I had the privilege, in Grenada last Tuesday of spending a few hours in the company of Dr. Noel Brown (a Jamaican) who has now retired as Head of the United Nations Environment Programme. It was a rich experience witnessing his perspective of what I would term ‘economic development, as if the environment really mattered’. He invited me to join him on part of his mission to Grenada the primary purpose of which was to promote an environmentally friendly, quick to construct and hurricane resistant building material. At every intervention that we had on that day, it was very revealing to see how he would weave the thread of environmental concerns to create or enhance the fabric of the project at hand. I hope to continue to benefit when we meet again in New York this week.
On arrival in New York, near to midnight, my son dutifully picked me up from the airport and after the preliminaries he offered me a midnight snack. A TV programme caught my attention. There was a discussion which alluded to the fact that the impact of hurricane Katrina was to further dislocate and suppress the poor but it would provide an opportunity for well established businesses to benefit from the record US$60 billion approved by the US government to begin such a reconstruction and rehabilitation process. This is a similar scenario to the Iraq war, the primary difference is that in the one case the destruction was by an uncontrollable natural disaster and the other was not.
Katrina has resulted in the exacerbation of the wealth divide. The question is: What can be done, in terms of deliberate enterprise development, to reposition some of the dislocated families so that they participate in the reconstruction process and benefit from some of the funds provided? It is a time to care.
In the Caribbean, as indeed in the rest of the world, there is the disaster of ‘rising oil prices’. This has induced higher cost of transportation, higher food prices, higher construction costs (exacerbated by the damage done by Katrina to many ports in the Mississippi river), and higher costs of consumer goods but no real change in economic strategy to protect against consumer consumption. Increasing interest rates alone would not do it. When will the bubble burst? Will we survive the flood of destruction?
Here is a twenty point policy plan for consideration by the social partners.

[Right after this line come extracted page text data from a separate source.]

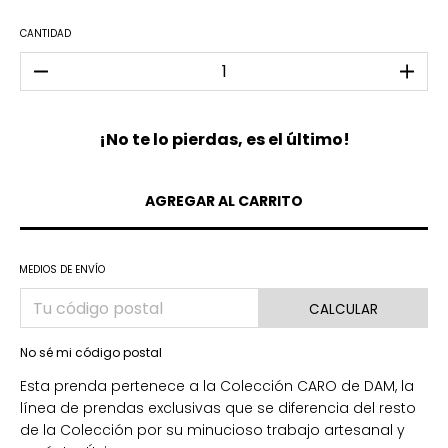
CANTIDAD
¡No te lo pierdas, es el último!
MEDIOS DE ENVÍO
CALCULAR
No sé mi código postal
Esta prenda pertenece a la Colección CARO de DAM, la
línea de prendas exclusivas que se diferencia del resto
de la Colección por su minucioso trabajo artesanal y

We must (1) ensure that tourism and its linkages (including ICC WCC 2007) is developed through innovative business strategies which encourage the ‘best and brightest’ to select careers in tourism ‘as the first, and not the last, resort’; (2) not fail to convert the natural competitive advantage of West Indies Sea Island Cotton into a value-added commercial reality; (3) irrevocably zone the remaining agricultural land; (4) admit that sugar cane and its rotation with other crops is the best way to cultivate this land and aggressively and effectively diversify away from commodity sugar; (5) devise real strategies to cut back on consumption; (6) aggressively pursuing renewable energy alternatives; (7) get that ‘consumer protection agency’ to ‘walk the talk’; (8) shepherd enterprise development through an optimal ‘money and management’ mix; (9) focus on innovative ideas, get the business plans prepared, provide the initial seed capital, mobilize managerial expertise, shepherd the entrepreneur; (10) not throw money alone at the problem, it aggravates the entrepreneurial failure rate; (11) optimally utilize the holistic resources in the country; (12) shelve petty jealousies in the interest of national development; (13) process ‘chips on the shoulder’ into bridges for development; (14) bury egos to get them out of the way of development; (15) create an investment syndrome that pervades the entire society; (16) make real estate attractive and within the reach of the emerging work force; (17) actively reduce the wealth divide by making sure that as the rich get richer the poor get richer at a faster rate; (18) induce vested interests to become less myopic and to assume a strategic focus which will benefit the nation as a whole; (19) recognize that the country comes first and that when the country wins we all win; (20) take the social compact, which has been successfully implemented and promoted in Barbados, to another level. It is a time to care.
This week, I look forward to another inspirational session in New York.